Going back to the article in the Times Higher, though. I should say that I can understand the author’s reluctance. It took me twenty-five years so I am hardly in a position to criticise anyone! I was particularly struck by this section:

To disguise my illness, I try my best to be the very opposite of what depressed people are. I become the funniest, the smiliest and the most supportive colleague at work. At times, the performance succeeds and I feel a fleeting sense of being invincible. However, this feeling quickly dissipates and I am left feeling utterly alone, dark and lost. A colleague once said to me that she thought I was the most positive person she had ever met and that everyone enjoyed working with me. I couldn’t say anything to her in that moment. But if I was to speak my truth, it would have been to tell her that I was probably the darkest and saddest of her colleagues. That darkness frightens the hell out of me – so I keep it to myself.

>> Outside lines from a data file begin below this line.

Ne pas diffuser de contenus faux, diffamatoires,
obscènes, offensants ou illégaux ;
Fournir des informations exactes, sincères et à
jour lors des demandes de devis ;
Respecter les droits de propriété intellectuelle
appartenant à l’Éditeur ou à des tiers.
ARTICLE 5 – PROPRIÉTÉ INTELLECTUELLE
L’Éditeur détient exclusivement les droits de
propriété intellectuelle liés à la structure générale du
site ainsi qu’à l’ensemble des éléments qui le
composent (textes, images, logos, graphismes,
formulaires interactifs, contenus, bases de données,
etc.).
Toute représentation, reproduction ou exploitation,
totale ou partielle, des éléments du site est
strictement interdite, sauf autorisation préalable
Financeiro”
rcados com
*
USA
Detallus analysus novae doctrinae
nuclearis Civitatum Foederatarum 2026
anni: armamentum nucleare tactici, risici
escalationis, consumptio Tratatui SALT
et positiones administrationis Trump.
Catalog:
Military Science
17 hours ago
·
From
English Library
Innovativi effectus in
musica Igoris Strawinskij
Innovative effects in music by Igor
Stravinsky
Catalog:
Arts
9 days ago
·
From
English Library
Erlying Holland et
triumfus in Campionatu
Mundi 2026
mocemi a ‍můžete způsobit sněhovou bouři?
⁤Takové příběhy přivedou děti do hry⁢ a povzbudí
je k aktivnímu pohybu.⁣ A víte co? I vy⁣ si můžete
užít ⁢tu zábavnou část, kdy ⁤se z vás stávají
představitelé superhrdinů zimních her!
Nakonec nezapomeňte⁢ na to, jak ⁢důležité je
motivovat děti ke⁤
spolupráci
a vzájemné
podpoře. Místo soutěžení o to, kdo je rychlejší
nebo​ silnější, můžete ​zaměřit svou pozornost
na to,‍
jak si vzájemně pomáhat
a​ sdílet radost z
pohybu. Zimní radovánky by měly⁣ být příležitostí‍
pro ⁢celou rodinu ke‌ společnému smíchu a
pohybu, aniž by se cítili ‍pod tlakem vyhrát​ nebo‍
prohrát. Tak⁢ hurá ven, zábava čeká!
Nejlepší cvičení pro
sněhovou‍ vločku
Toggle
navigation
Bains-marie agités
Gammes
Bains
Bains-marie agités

That will ring very true to anyone who is living with mental illness; it becomes part of who you are, and it does mean that you find somethings very difficult or impossible that other people take for granted, no matter how effective your medication is. Putting on a brave face is just one way to avoid dealing with it, but it’s just a form of denial. Another common avoidance strategy is to make up fake excuses for absence from events that fill you with dread. I’ve done that a number of times over the years and although it provides short-term relief, it leaves you with a sense of shame at your own dishonesty that is damaging in the long run to your sense of self-worth and will only serve to give you a reputation for unreliability. The darkness can indeed be frightening but it does not follow that you should keep it to yourself. You should share it – not necessarily with friends and colleagues, who may not know how to help – but with compassionate and highly trained professional counsellors who really can help. It will also help your institution provide more and better assistance.

This is not to say that there isn’t a downside to being open about mental health issues. Now that my own genie is not only out of the bottle but all over the internet I do wonder what the future holds in store for my career beyond my current position. Then again I’m not at all sure what I want to happen. Only time will tell.